Arons de Carvalho lava mais branco
A história da ERC durante os governos de José Sócrates é de tal forma escabrosa e protectora da sua actuação que ela deveria ter sido encerrada no dia seguinte à sua saída do poder.
Alberto Arons de Carvalho assinou há dias no PÚBLICO um texto sobre a Entidade Reguladora para a Comunicação Social no qual, à semelhança do seu amigo José Sócrates, tenta sem um pingo de pudor reescrever o passado, louvando a independência da ERC ao longo dos últimos 11 anos. “Desde o início da ERC em 2006”, escreve Arons de Carvalho com uma lata que vai de Lisboa a Macau, “constata-se que não existe qualquer alinhamento partidário ou político ideológico.” Com “uma única excepção”, diz ele: “A deliberação, em Junho de 2012, por queixa do jornal PÚBLICO contra o então ministro Miguel Relvas, em que a divisão entre os dirigentes da ERC correspondeu à sua origem partidária.” Juro que ele escreveu isto. Para Arons, a ERC foi sempre absolutamente independente nos tempos de Azeredo Lopes e de Estrela Serrano, tendo cedido apenas à partidarite no caso Miguel Relvas, já durante a presidência de Carlos Magno. A indecência de um artigo como este não pode passar em claro.

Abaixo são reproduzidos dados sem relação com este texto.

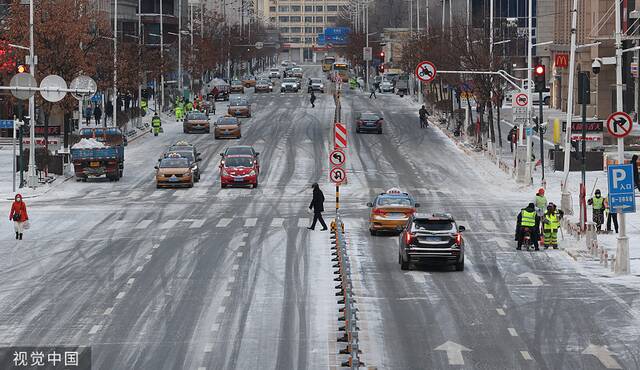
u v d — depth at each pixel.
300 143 161.25
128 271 70.31
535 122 164.62
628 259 70.56
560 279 68.62
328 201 108.62
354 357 44.28
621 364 47.47
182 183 118.62
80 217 96.81
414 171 133.25
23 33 142.25
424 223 71.25
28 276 68.75
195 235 86.44
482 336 52.84
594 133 131.00
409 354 49.16
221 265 72.62
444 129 181.62
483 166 137.00
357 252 79.06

Sejamos absolutamente cristalinos: a ERC, desde o maldito dia em que foi inventada, só foi independente e unânime quando foi preciso deliberar sobre a exibição do filme Grande Moca Meu – A Fuga às duas da tarde ou sobre o conteúdo da reportagem A Casa da Mãe Kikas (dois exemplos reais, escolhidos ao acaso). Sobre temas tão prementes quanto estes a ERC, de facto, decidiu por unanimidade. E como é esse o género dominante nas “perto de 2500 deliberações” produzidas entre 2006 e 2016, não chega a ser digno de espanto que 89% das decisões tenham sido tomadas sem engulhos, como se orgulha Arons de Carvalho. Sim, é verdade: Grande Moca Meu e A Casa da Mãe Kikas não dividiram o conselho regulador. Mas quando aquilo que esteve em causa não foi a Mãe Kikas, mas antes Miguel Relvas ou José Sócrates, a ERC sempre se mostrou extraordinariamente disponível para lamber a mão ao dono. O conselho regulador não viu qualquer pressão ilegítima no caso Miguel Relvas, como não viu qualquer pressão ilegítima em todos os casos (e foram muitos) envolvendo directa ou indirectamente José Sócrates. Mais: afirmar que o único acontecimento que deslustra a magnífica reputação da ERC ocorreu em 2012, insinuando dessa forma que entre 2006 e 2011 a ERC foi um prodígio de equilíbrio e independência, é uma mentira tão descarada que Arons de Carvalho deveria ter vergonha de assinar o seu texto como professor universitário.
A história da ERC durante os governos de José Sócrates é de tal forma escabrosa e protectora da sua actuação que ela deveria ter sido encerrada no dia seguinte à sua saída do poder. Arons de Carvalho fala em deliberações unânimes quando, na esmagadora maioria das decisões envolvendo Sócrates, o vogal Luís Gonçalves da Silva, indicado pelo PSD, votou contra e com badaladas declarações de voto. Em Setembro de 2010, Gonçalves da Silva acabou mesmo por bater com a porta, na sequência do caso Manuela Moura Guedes. Talvez Arons já não se recorde do que ele disse à saída. Eu recordo-me: “A ERC foi e é, em muitas situações, um obstáculo à liberdade de imprensa.” Acrescentou ainda que em todos os processos “em que estava em causa o poder político”, aconteceram “verdadeiras entorses” às “normas procedimentais”. É a isto que Arons chama “a independência do regulador face ao poder ou aos partidos políticos”. Nós levámos com Sócrates durante seis horríveis anos. Era o que faltava que tivéssemos de levar ainda com Arons de Carvalho a reescrever a sua história.